=== Work item ===
Nothing but the text should be carried over: reproduce all the data exactly and leave out every image.

=== Dataset excerpt ===
......

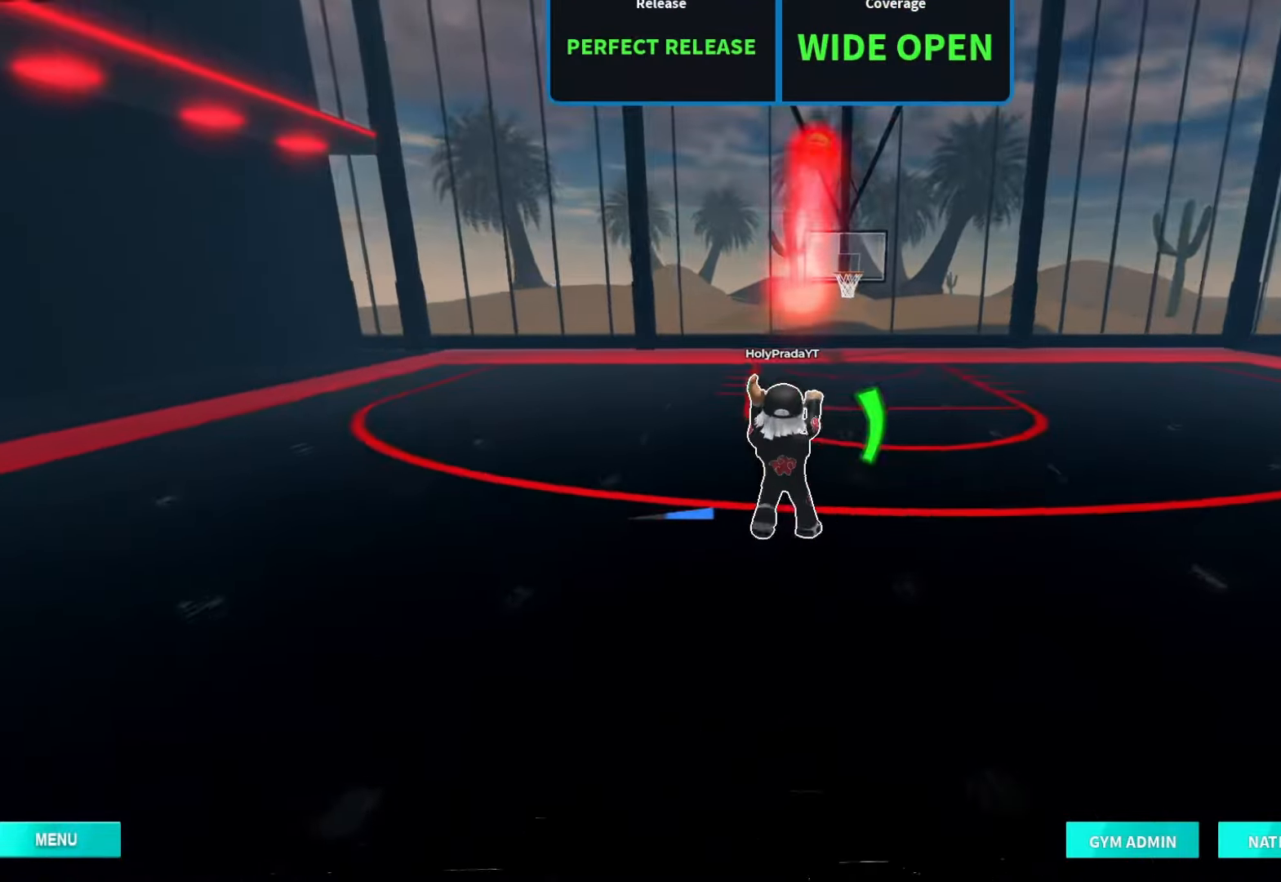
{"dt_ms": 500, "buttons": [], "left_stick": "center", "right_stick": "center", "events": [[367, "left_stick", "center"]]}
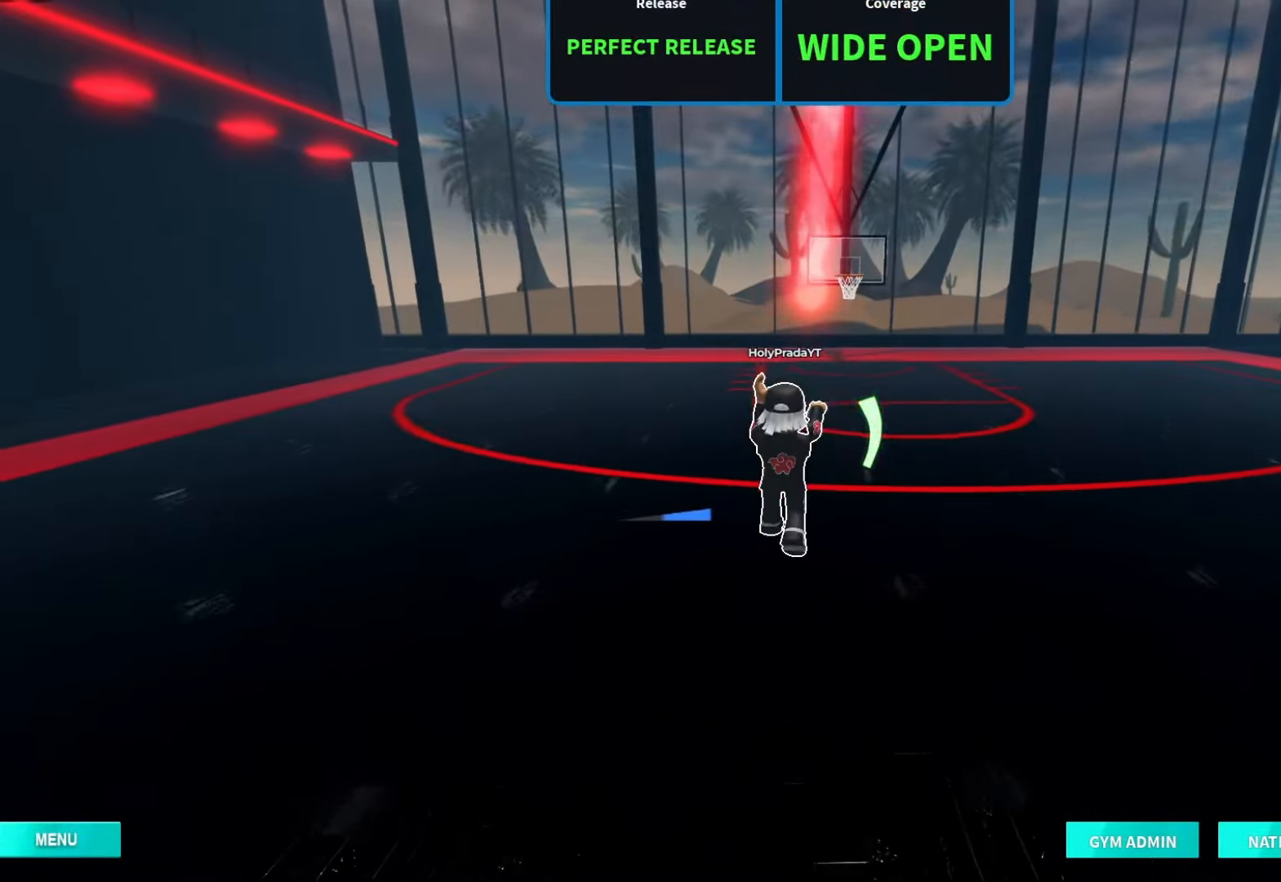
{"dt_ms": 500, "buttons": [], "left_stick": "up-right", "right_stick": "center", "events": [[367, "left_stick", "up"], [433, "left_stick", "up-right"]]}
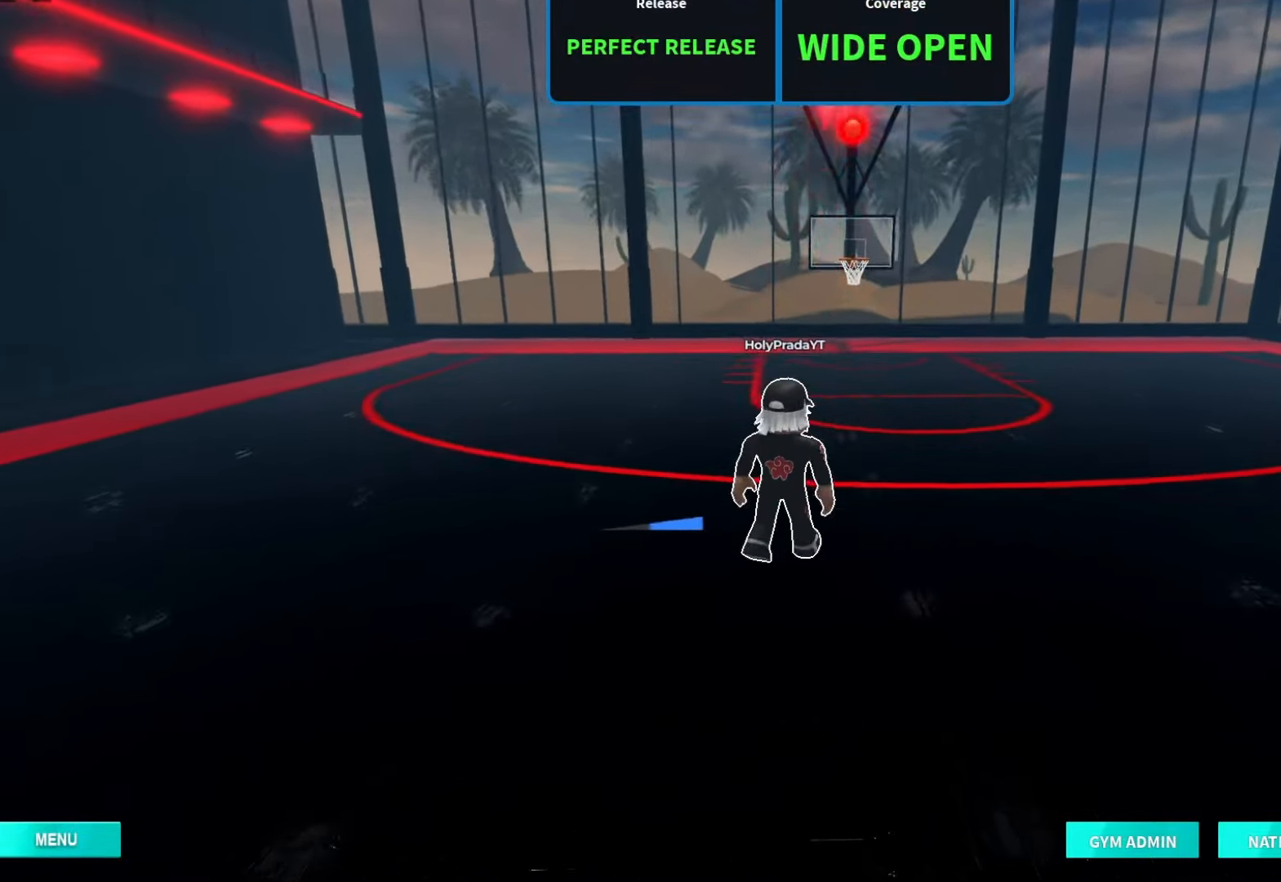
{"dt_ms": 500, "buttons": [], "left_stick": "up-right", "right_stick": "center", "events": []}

......

=== Exercise solution ===
{"dt_ms": 500, "buttons": [], "left_stick": "center", "right_stick": "center", "events": [[367, "left_stick", "center"]]}
{"dt_ms": 500, "buttons": [], "left_stick": "up-right", "right_stick": "center", "events": [[367, "left_stick", "up"], [433, "left_stick", "up-right"]]}
{"dt_ms": 500, "buttons": [], "left_stick": "up-right", "right_stick": "center", "events": []}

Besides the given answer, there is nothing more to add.